Nanomaterials in fluorescence-based biosensing
Analytical and Bioanalytical Chemistry, 2009
Fluorescence-based detection is the most common method utilized in biosensing because of its high sensitivity, simplicity, and diversity. In the era of nanotechnology, nanomaterials are starting to replace traditional organic dyes as detection labels because they offer superior optical properties, such as brighter fluorescence, wider selections of excitation and emission wavelengths, higher photostability, etc.
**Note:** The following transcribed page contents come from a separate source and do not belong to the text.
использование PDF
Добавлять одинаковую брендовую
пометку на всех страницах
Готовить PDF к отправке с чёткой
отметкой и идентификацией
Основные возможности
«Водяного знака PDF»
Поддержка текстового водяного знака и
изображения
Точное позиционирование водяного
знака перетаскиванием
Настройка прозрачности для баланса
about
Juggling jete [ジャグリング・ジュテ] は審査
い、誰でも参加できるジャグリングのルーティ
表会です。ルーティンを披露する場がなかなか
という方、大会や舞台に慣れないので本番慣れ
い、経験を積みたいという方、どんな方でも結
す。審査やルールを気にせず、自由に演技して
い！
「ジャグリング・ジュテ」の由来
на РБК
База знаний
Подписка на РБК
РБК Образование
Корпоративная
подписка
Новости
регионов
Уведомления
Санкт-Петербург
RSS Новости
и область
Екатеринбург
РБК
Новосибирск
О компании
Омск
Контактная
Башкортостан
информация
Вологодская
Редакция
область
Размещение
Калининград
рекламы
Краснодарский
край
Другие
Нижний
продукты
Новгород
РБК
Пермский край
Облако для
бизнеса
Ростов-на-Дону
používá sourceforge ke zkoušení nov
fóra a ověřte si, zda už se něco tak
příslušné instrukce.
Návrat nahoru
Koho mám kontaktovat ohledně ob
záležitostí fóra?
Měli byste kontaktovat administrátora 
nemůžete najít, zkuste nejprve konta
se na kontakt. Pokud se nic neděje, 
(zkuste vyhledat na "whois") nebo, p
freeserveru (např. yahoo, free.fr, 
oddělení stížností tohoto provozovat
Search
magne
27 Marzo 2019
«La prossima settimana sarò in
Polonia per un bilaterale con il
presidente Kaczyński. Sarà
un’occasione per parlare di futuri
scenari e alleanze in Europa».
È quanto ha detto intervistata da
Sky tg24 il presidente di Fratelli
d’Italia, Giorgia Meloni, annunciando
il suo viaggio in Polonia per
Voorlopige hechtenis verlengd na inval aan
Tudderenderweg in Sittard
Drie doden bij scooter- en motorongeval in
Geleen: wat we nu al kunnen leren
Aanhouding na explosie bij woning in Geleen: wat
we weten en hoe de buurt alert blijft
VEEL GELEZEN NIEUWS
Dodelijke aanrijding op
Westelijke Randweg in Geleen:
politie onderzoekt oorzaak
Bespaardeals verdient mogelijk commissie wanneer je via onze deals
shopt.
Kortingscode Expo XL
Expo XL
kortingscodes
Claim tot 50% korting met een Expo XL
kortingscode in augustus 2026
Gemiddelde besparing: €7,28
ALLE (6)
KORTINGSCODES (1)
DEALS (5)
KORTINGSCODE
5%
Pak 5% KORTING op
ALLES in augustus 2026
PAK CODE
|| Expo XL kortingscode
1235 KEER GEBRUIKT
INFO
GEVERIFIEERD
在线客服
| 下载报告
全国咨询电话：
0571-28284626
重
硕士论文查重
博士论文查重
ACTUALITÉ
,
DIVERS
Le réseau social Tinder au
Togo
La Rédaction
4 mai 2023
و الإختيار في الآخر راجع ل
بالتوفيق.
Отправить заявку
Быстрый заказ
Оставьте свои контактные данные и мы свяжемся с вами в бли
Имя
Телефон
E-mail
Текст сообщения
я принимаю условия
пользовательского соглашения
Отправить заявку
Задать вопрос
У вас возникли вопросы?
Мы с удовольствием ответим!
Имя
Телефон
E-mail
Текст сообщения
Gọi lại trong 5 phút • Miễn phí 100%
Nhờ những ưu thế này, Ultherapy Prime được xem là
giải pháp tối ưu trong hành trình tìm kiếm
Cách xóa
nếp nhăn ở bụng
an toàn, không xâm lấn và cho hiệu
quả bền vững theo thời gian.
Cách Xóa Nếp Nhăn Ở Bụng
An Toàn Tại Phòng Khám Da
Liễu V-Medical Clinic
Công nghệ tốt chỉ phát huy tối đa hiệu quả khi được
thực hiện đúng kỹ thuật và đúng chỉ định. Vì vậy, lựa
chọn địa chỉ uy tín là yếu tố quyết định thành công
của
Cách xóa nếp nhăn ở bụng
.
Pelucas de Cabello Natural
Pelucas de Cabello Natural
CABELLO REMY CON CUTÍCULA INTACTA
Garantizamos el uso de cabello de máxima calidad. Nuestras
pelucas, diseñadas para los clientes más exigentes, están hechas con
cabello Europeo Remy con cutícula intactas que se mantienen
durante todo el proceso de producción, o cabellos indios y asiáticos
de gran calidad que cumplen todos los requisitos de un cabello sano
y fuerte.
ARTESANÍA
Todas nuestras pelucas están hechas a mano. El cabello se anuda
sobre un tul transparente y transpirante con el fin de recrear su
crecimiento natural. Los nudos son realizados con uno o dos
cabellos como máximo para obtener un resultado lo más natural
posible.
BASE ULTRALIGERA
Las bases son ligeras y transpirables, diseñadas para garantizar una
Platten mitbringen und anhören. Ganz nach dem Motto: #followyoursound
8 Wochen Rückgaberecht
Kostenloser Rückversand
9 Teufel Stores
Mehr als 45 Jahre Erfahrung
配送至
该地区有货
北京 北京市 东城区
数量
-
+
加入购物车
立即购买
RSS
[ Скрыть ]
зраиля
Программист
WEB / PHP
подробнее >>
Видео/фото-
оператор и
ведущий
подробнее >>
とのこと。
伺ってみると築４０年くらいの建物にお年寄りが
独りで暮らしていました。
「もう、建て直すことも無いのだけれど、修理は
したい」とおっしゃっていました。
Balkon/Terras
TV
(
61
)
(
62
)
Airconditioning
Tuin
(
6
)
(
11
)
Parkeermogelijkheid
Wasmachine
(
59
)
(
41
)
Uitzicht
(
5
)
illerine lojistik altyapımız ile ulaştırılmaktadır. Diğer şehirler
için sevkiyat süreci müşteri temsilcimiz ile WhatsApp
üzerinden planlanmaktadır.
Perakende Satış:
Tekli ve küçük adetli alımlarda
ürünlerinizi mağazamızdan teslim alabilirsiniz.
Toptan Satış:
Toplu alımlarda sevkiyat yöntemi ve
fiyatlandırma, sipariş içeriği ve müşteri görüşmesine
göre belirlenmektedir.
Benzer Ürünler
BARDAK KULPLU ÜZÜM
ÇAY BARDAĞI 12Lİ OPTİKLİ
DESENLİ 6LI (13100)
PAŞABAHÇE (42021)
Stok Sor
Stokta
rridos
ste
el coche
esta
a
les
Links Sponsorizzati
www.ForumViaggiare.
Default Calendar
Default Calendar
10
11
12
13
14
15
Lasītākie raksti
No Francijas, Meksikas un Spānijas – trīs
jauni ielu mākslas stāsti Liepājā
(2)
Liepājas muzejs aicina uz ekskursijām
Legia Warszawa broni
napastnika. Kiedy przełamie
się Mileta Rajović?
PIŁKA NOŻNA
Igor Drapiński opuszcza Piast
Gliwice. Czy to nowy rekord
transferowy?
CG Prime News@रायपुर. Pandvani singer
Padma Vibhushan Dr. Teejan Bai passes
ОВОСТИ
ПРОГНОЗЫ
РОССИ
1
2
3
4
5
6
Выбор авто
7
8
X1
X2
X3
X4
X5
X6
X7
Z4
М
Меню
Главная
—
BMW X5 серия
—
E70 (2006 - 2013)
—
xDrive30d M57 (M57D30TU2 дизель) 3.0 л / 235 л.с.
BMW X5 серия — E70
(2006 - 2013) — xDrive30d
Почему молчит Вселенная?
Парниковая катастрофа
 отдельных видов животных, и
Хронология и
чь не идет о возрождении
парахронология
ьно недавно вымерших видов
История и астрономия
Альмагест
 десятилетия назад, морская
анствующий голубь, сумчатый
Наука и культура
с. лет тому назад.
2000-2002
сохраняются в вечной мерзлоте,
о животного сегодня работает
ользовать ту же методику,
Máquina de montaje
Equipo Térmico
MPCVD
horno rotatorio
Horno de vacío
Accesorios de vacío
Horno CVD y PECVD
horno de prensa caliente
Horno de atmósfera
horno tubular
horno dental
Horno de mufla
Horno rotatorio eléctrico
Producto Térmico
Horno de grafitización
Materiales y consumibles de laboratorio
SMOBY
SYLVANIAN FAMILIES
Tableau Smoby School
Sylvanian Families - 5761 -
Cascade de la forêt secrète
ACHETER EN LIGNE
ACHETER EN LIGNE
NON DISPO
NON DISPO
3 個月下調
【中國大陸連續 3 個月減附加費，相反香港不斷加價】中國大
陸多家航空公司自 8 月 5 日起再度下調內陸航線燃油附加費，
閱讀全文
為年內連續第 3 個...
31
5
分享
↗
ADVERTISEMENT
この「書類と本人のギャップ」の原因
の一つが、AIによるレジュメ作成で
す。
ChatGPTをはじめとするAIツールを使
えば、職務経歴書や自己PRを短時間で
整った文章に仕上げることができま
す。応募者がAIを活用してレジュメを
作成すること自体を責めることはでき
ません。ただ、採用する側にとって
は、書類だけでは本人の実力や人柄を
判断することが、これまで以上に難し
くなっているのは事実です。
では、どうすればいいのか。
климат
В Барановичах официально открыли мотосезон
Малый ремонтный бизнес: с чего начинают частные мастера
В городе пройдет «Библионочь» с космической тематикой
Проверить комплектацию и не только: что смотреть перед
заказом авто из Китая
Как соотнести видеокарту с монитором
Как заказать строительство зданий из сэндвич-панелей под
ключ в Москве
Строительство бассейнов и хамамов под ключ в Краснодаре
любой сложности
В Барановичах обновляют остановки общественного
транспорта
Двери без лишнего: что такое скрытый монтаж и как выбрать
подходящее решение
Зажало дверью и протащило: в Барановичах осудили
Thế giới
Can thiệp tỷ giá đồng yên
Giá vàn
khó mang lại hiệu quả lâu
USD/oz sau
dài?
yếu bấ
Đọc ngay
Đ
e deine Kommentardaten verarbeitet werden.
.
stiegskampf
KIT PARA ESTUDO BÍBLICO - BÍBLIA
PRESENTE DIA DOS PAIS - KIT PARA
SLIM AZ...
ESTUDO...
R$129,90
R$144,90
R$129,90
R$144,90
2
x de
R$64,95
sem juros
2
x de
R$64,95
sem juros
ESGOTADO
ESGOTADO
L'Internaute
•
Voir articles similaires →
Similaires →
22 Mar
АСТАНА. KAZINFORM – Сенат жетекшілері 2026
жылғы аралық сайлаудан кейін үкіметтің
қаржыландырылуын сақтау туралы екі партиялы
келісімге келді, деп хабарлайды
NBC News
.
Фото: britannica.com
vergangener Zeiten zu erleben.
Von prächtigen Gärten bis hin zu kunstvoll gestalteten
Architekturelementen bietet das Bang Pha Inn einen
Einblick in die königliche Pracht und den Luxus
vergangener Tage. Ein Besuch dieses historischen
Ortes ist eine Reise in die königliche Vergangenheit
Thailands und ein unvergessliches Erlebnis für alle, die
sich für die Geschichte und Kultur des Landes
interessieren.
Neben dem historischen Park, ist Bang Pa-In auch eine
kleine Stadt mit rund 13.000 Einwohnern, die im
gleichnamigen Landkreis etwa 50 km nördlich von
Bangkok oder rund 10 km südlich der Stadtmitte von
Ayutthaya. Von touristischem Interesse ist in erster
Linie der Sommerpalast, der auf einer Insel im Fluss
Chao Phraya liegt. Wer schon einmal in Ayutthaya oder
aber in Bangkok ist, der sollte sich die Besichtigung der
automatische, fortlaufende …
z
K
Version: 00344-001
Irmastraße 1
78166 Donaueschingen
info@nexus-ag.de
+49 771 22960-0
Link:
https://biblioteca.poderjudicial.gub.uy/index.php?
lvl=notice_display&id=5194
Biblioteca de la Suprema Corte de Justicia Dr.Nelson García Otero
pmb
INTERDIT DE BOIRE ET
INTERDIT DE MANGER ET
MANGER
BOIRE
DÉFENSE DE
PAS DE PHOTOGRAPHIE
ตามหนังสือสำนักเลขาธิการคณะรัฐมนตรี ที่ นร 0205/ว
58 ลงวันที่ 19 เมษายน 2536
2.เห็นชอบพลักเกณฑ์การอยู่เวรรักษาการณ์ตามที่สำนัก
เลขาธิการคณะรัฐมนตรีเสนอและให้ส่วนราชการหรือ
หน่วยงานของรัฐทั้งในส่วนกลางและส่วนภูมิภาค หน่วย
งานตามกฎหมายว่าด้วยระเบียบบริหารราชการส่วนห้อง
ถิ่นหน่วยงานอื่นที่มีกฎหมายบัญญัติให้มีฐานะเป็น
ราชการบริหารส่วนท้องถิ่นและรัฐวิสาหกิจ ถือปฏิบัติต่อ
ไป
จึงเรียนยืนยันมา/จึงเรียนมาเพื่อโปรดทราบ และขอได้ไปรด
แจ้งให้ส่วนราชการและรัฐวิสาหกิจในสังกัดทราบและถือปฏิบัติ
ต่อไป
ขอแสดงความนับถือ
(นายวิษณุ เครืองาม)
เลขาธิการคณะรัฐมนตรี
Their size-or shape-controllable optical characteristics also facilitate the selection of diverse probes for higher assay throughput. Furthermore, the nanostructure can provide a solid support for sensing assays with multiple probe molecules attached to each nanostructure, simplifying assay design and increasing the labeling ratio for higher sensitivity. The current review summarizes the applications of nanomaterialsincluding quantum dots, metal nanoparticles, and silica nanoparticles-in biosensing using detection techniques such as fluorescence, fluorescence resonance energy transfer (FRET), fluorescence lifetime measurement, and multiphoton microscopy. The advantages nanomaterials bring to the field of biosensing are discussed. The review also points out the importance of analytical separations in the preparation of nanomaterials with fine optical and physical properties for biosensing. In conclusion, nanotechnology provides a great opportunity to analytical chemists to develop better sensing strategies, but also relies on modern analytical techniques to pave its way to practical applications.